■ **The problem**: Please rewrite all of these items, swapping "Lire la suite" for "Continuer la lecture" and leaving everything else unchanged.

━━━━━ Data shown

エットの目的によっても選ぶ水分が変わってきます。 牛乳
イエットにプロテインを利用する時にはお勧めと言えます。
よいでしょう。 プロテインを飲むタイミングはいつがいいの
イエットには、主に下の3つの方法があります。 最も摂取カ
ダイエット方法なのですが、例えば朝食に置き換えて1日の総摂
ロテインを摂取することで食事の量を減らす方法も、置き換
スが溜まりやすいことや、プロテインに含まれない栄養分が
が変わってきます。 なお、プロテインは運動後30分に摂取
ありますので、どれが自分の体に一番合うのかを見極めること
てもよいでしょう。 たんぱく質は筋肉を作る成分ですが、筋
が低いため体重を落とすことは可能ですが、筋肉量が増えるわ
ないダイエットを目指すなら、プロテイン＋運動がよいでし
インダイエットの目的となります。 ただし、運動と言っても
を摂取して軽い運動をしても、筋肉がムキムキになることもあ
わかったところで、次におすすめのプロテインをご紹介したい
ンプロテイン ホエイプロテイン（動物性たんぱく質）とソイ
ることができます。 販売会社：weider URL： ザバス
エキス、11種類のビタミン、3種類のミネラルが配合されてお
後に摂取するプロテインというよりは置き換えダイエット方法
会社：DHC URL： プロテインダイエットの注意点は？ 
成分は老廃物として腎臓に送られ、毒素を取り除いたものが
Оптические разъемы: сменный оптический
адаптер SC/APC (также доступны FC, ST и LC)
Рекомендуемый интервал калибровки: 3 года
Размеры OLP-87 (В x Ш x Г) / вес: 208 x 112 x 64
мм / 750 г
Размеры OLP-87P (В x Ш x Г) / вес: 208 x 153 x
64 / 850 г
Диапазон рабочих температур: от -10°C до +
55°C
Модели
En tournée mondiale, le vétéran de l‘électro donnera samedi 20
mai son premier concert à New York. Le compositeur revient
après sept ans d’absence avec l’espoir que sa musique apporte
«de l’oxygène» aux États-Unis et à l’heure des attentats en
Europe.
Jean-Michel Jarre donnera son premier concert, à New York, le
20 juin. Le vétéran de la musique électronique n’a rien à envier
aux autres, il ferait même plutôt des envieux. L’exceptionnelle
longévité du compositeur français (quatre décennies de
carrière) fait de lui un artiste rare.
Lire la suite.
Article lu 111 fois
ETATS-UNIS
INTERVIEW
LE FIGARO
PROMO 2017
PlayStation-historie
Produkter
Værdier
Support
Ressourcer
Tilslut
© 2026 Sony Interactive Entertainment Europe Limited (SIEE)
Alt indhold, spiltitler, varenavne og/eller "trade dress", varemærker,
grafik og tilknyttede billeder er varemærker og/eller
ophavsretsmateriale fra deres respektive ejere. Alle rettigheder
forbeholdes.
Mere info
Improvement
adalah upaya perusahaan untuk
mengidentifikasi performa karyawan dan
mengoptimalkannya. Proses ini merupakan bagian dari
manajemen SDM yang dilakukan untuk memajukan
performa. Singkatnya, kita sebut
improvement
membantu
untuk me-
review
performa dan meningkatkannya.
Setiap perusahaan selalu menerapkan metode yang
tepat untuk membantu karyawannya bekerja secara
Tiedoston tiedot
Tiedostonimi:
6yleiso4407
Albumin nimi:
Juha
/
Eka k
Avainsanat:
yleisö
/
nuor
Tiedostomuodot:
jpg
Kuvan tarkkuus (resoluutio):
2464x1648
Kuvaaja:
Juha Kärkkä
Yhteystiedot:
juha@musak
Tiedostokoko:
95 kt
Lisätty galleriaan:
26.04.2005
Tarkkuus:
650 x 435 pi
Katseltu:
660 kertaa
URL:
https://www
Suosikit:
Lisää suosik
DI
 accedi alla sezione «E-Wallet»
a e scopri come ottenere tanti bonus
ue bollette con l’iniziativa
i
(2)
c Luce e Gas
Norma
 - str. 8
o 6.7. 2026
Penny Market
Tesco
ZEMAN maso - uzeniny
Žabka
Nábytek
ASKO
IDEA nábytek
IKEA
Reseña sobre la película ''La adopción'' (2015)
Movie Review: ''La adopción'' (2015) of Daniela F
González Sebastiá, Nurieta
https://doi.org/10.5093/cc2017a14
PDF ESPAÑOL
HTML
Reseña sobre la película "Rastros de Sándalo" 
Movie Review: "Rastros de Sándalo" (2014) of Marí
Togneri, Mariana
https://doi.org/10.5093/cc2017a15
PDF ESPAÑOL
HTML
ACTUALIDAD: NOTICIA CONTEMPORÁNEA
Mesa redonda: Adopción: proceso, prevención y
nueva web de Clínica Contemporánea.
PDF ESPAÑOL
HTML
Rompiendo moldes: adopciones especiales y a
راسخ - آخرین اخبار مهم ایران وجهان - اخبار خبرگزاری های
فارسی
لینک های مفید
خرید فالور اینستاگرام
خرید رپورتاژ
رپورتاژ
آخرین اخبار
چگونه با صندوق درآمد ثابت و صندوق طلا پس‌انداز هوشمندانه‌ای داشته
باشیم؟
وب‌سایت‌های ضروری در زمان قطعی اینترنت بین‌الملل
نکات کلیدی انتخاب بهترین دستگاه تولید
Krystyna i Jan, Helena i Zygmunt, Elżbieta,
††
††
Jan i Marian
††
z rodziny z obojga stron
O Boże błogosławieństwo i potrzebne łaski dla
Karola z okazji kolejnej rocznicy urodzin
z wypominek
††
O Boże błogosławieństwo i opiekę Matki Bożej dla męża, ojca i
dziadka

━━━━━━━━━━

■ **Finished exercise**:
エットの目的によっても選ぶ水分が変わってきます。 牛乳
イエットにプロテインを利用する時にはお勧めと言えます。
よいでしょう。 プロテインを飲むタイミングはいつがいいの
イエットには、主に下の3つの方法があります。 最も摂取カ
ダイエット方法なのですが、例えば朝食に置き換えて1日の総摂
ロテインを摂取することで食事の量を減らす方法も、置き換
スが溜まりやすいことや、プロテインに含まれない栄養分が
が変わってきます。 なお、プロテインは運動後30分に摂取
ありますので、どれが自分の体に一番合うのかを見極めること
てもよいでしょう。 たんぱく質は筋肉を作る成分ですが、筋
が低いため体重を落とすことは可能ですが、筋肉量が増えるわ
ないダイエットを目指すなら、プロテイン＋運動がよいでし
インダイエットの目的となります。 ただし、運動と言っても
を摂取して軽い運動をしても、筋肉がムキムキになることもあ
わかったところで、次におすすめのプロテインをご紹介したい
ンプロテイン ホエイプロテイン（動物性たんぱく質）とソイ
ることができます。 販売会社：weider URL： ザバス
エキス、11種類のビタミン、3種類のミネラルが配合されてお
後に摂取するプロテインというよりは置き換えダイエット方法
会社：DHC URL： プロテインダイエットの注意点は？ 
成分は老廃物として腎臓に送られ、毒素を取り除いたものが
Оптические разъемы: сменный оптический
адаптер SC/APC (также доступны FC, ST и LC)
Рекомендуемый интервал калибровки: 3 года
Размеры OLP-87 (В x Ш x Г) / вес: 208 x 112 x 64
мм / 750 г
Размеры OLP-87P (В x Ш x Г) / вес: 208 x 153 x
64 / 850 г
Диапазон рабочих температур: от -10°C до +
55°C
Модели
En tournée mondiale, le vétéran de l‘électro donnera samedi 20
mai son premier concert à New York. Le compositeur revient
après sept ans d’absence avec l’espoir que sa musique apporte
«de l’oxygène» aux États-Unis et à l’heure des attentats en
Europe.
Jean-Michel Jarre donnera son premier concert, à New York, le
20 juin. Le vétéran de la musique électronique n’a rien à envier
aux autres, il ferait même plutôt des envieux. L’exceptionnelle
longévité du compositeur français (quatre décennies de
carrière) fait de lui un artiste rare.
Continuer la lecture.
Article lu 111 fois
ETATS-UNIS
INTERVIEW
LE FIGARO
PROMO 2017
PlayStation-historie
Produkter
Værdier
Support
Ressourcer
Tilslut
© 2026 Sony Interactive Entertainment Europe Limited (SIEE)
Alt indhold, spiltitler, varenavne og/eller "trade dress", varemærker,
grafik og tilknyttede billeder er varemærker og/eller
ophavsretsmateriale fra deres respektive ejere. Alle rettigheder
forbeholdes.
Mere info
Improvement
adalah upaya perusahaan untuk
mengidentifikasi performa karyawan dan
mengoptimalkannya. Proses ini merupakan bagian dari
manajemen SDM yang dilakukan untuk memajukan
performa. Singkatnya, kita sebut
improvement
membantu
untuk me-
review
performa dan meningkatkannya.
Setiap perusahaan selalu menerapkan metode yang
tepat untuk membantu karyawannya bekerja secara
Tiedoston tiedot
Tiedostonimi:
6yleiso4407
Albumin nimi:
Juha
/
Eka k
Avainsanat:
yleisö
/
nuor
Tiedostomuodot:
jpg
Kuvan tarkkuus (resoluutio):
2464x1648
Kuvaaja:
Juha Kärkkä
Yhteystiedot:
juha@musak
Tiedostokoko:
95 kt
Lisätty galleriaan:
26.04.2005
Tarkkuus:
650 x 435 pi
Katseltu:
660 kertaa
URL:
https://www
Suosikit:
Lisää suosik
DI
 accedi alla sezione «E-Wallet»
a e scopri come ottenere tanti bonus
ue bollette con l’iniziativa
i
(2)
c Luce e Gas
Norma
 - str. 8
o 6.7. 2026
Penny Market
Tesco
ZEMAN maso - uzeniny
Žabka
Nábytek
ASKO
IDEA nábytek
IKEA
Reseña sobre la película ''La adopción'' (2015)
Movie Review: ''La adopción'' (2015) of Daniela F
González Sebastiá, Nurieta
https://doi.org/10.5093/cc2017a14
PDF ESPAÑOL
HTML
Reseña sobre la película "Rastros de Sándalo" 
Movie Review: "Rastros de Sándalo" (2014) of Marí
Togneri, Mariana
https://doi.org/10.5093/cc2017a15
PDF ESPAÑOL
HTML
ACTUALIDAD: NOTICIA CONTEMPORÁNEA
Mesa redonda: Adopción: proceso, prevención y
nueva web de Clínica Contemporánea.
PDF ESPAÑOL
HTML
Rompiendo moldes: adopciones especiales y a
راسخ - آخرین اخبار مهم ایران وجهان - اخبار خبرگزاری های
فارسی
لینک های مفید
خرید فالور اینستاگرام
خرید رپورتاژ
رپورتاژ
آخرین اخبار
چگونه با صندوق درآمد ثابت و صندوق طلا پس‌انداز هوشمندانه‌ای داشته
باشیم؟
وب‌سایت‌های ضروری در زمان قطعی اینترنت بین‌الملل
نکات کلیدی انتخاب بهترین دستگاه تولید
Krystyna i Jan, Helena i Zygmunt, Elżbieta,
††
††
Jan i Marian
††
z rodziny z obojga stron
O Boże błogosławieństwo i potrzebne łaski dla
Karola z okazji kolejnej rocznicy urodzin
z wypominek
††
O Boże błogosławieństwo i opiekę Matki Bożej dla męża, ojca i
dziadka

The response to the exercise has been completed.